How to Network from Home with LinkedIn

Especially today, knowing how to navigate the virtual world is crucial. If you want to know how to network from home, keep reading.

Understand what networking is

Arguably one of the most powerful tools of networking today, LinkedIn has millions of people at your fingertips. Now your first reaction might be to be a little anxious. “Isn’t this cold calling?” Yes and no. Cold calling would be bugging someone for them to give you something. Networking isn’t about begging strangers for jobs, it’s about building your professional relationships. So how do you network from home with LinkedIn?

The process

The basic timeline of a new connection should be: Introduce, ask and give, follow up. Before you hit that “Connect” button, be sure to lightly research that person’s profile. Where are they located? Where have they worked, and in what roles? What are they interested in? Make a personal connection on your own before reaching out. Once you’ve established what your “link” is, send a message as you ask to connect.

Here’s a couple examples that’s worked for me.

Hi James, I found you through the ABC College Student Alumni Group. I’m working at DEF Company wanted to hear any advice you would have as a Rutgers alum who worked in X Industry.

Our college has an alumni forum, but you could search through LinkedIn or your school’s database to search by career titles.

Hi Emily, I’m at DEF Company in a similar role as you in Manhattan, and do some work in [her client industry] as well. I thought we should connect and get to know each other!

Here I searched on LinkedIn a company my company works with frequently, and scouted individuals around my age who were new to that company. This is my way of finding fresh leads in my area who don’t already have their established “go-to’s.”

Don’t outright ask for a job or a referral. Maybe in your perspective, it would be easy for that other person to allow you to use their name. But take a second to look at what that actually means. They will be putting their name and reputation within the company on the line for a complete stranger they’ve never met. (Especially sucks when they reach out to HR to give the stranger an interview and they don’t show up, leading to their embarrassment.) Rather, ask for their advice and opinions. Ask their opinion on something that happened to you at your current work or a recent interview. How are they enjoying their roles and company, and what do they think about the industry? Ask about how their company is handling the current market.
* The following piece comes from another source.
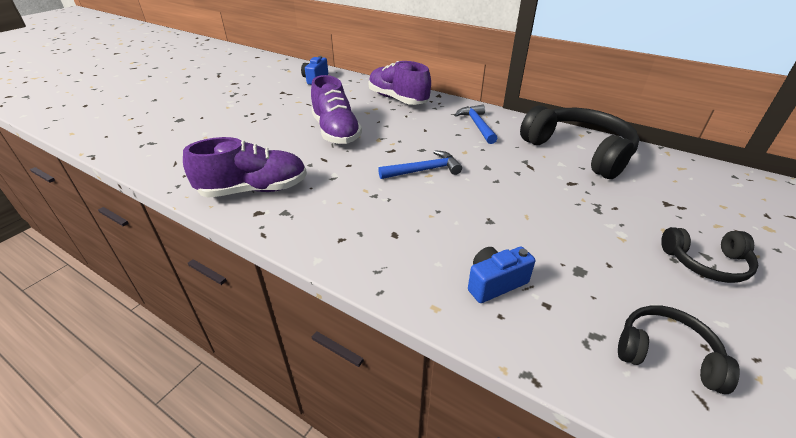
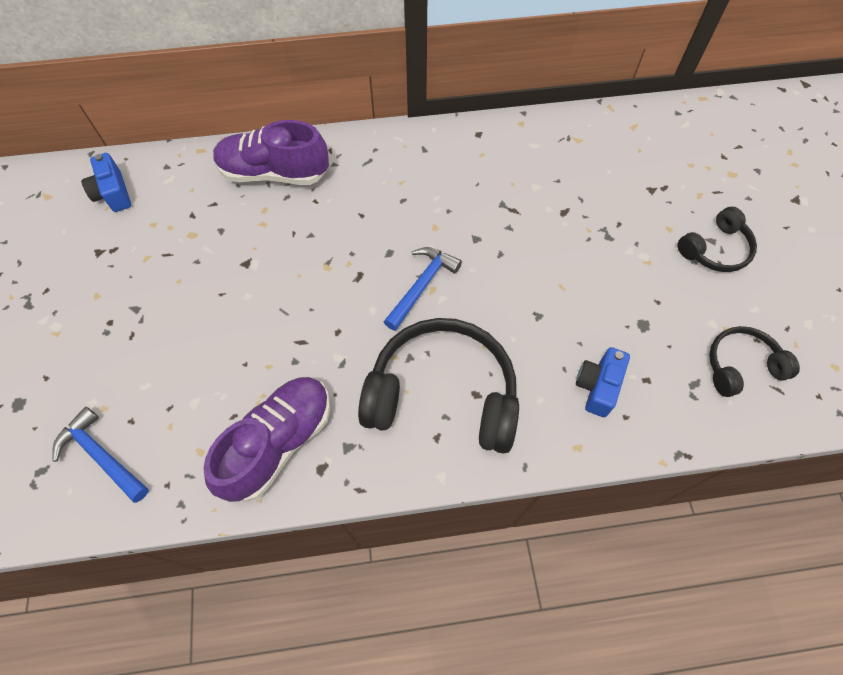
camera: 40 degrees left, 25 degrees up
purple shoe [311,75,362,144] -> none
blue hammer [454,105,498,144] -> blue hammer moved to [52,407,149,503]
black headphones [520,105,639,179] -> black headphones moved to [358,318,519,454]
Remember to also make note to follow up after a few weeks. Build your professional relationship like you would your personal ones. Check up on this person, listen to their thoughts, and give your two cents as well. Wish them happy holidays and congratulate them on their birthday (Don’t click those standard birthday wish buttons. I can tell when you do that and it feels very inauthentic).

Know the purpose

Understand that others see networking as a benefit. They want something out of this exchange just as much as you do. While you shouldn’t waste their time with small talk every two weeks, provide your own meaningful insights and make productive conversation. I’ve had some pretty long-paragraph exchanges with my network before, and most come from those who are eager to mentor professionals younger than them.

Regardless of the reason you’re looking to grow your network, be sure to follow up, and keep in touch. Never let your connections fade!